Also, in 2020, a main character of contemporary experimental and electronic music, Laurel Halo, began toying around on the piano during a pivotal arts residency. That reinvigorated love for the piano informs her latest album, Atlas—an arresting collection of misty synths, strings, vocals, keys and saxophone that is as close to a sensory representation of thought as one can approximate. Throughout, the palettes seem almost at odds with each other, tussling amongst themselves for control over the narrative. However, it sounds less like the pointed arguments of 2020 and more like a familiar, eternal negotiation. The components of Atlas struggle past each other as in capoeira, engaging in a beautifully combative yet symbiotic relationship.

That beautiful restraint is part of what makes Atlas so transfixing: Laurel Halo has historically been one to show not tell but, even here, what she shows is murky. Atlas is a bricolage of 10 jazzy soundscapes, all of which sound distinct but forge connections through their shared ephemerality. “Abandon” sets the scene brilliantly, with Halo’s dizzying electronics humming beneath the piano, cello (Lucy Railton), violin (James Underwood) and saxophone (Bendik Giske). The pieces have sensory antecedents that are especially on point. “Late Night Drive” feels exactly like how it’s titled—its periodic crescendo and diminuendo cycle reminiscent of pumping and easing the brakes, the hum of electric propulsion gaining more steam during periods where the strings soar the highest. “Sick Eros” is where those strings truly reach their apex, rising and falling like a proper symphony, drawn out to spectral extremes that ache.
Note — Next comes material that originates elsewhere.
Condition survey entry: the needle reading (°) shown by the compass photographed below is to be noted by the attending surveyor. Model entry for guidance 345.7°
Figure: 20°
It feels familiar but so very distant.

With its soft hiss and warm resonance, “Belleville” is an especially alluring track, offering a unique glimpse into the consciousness Halo is deconstructing. She augments the broken-down piano ballad by singing the scales her hands generate, supporting that climax with strings and harmonies provided by Coby Sey. It feels like a familiar song, improvised into but a clip—as if the listener is walking past a jazz club on a snowy evening and peeking their head in for a sample. As soon as “Belleville” appears, Halo has moved on. “Sweat, Tears, or the Sea” muddies the piano and electronics even deeper, masking the quick fluctuations she creates under an impenetrable haze.
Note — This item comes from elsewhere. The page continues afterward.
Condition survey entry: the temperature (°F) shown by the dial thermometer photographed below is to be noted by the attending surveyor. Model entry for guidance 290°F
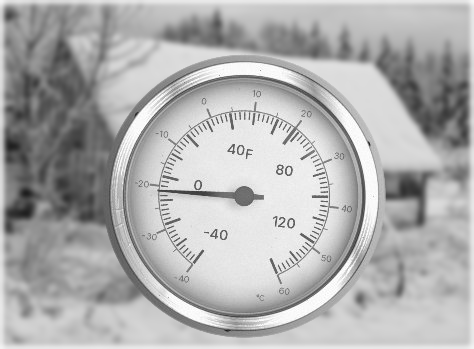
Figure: -6°F
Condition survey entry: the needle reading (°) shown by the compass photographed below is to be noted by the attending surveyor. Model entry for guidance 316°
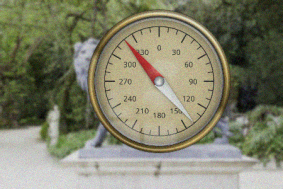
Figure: 320°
The title track offers the greatest glimpse at the tactile processes of Laurel Halo’s music. The different bowing techniques, the pressing of piano pedals, all can be felt just as the music can be heard. Like many songs on Atlas, much time is spent in gentle dissonance, hovering in spaces that feel “off” but not off enough to feel wrong, just in limbo. In this space, resolution is within sight, but just out of reach. On “Reading the Air,” the cello and violin swing past each other like pendulums that never meet, harmonious at times, distinct in their paths, acted upon by similar forces. “Earthbound” is, ironically, a heavenly closer, bringing the saxophone back for another exercise in sonic levitation.

Despite the restraint exercised throughout Atlas, there is charm and richness that is omnipresent. Nothing is rushed, but every thought experiment has a distinct time and place, tracing the subconscious push and pull of thought on tracing paper. While everything on the album suggests some kind of swirling motion, there’s also a sense of quietude, of something remaining ensconced in place while these voices negotiate for momentary control of the narrative. In that stillness, the music washes over the listener, replicating the sensory experiences Halo recalls on these tracks. It feels not like nostalgia but like remapping, creating a spatial and sonic archive through recalling and interpreting memory. The music may be quiet, but its implications are far from small. Atlas is ambient neoclassical at its finest; stirring and introspective without succumbing to sameness, furthering Laurel Halo’s extensive, unpredictable influence on experimental and electronic traditions.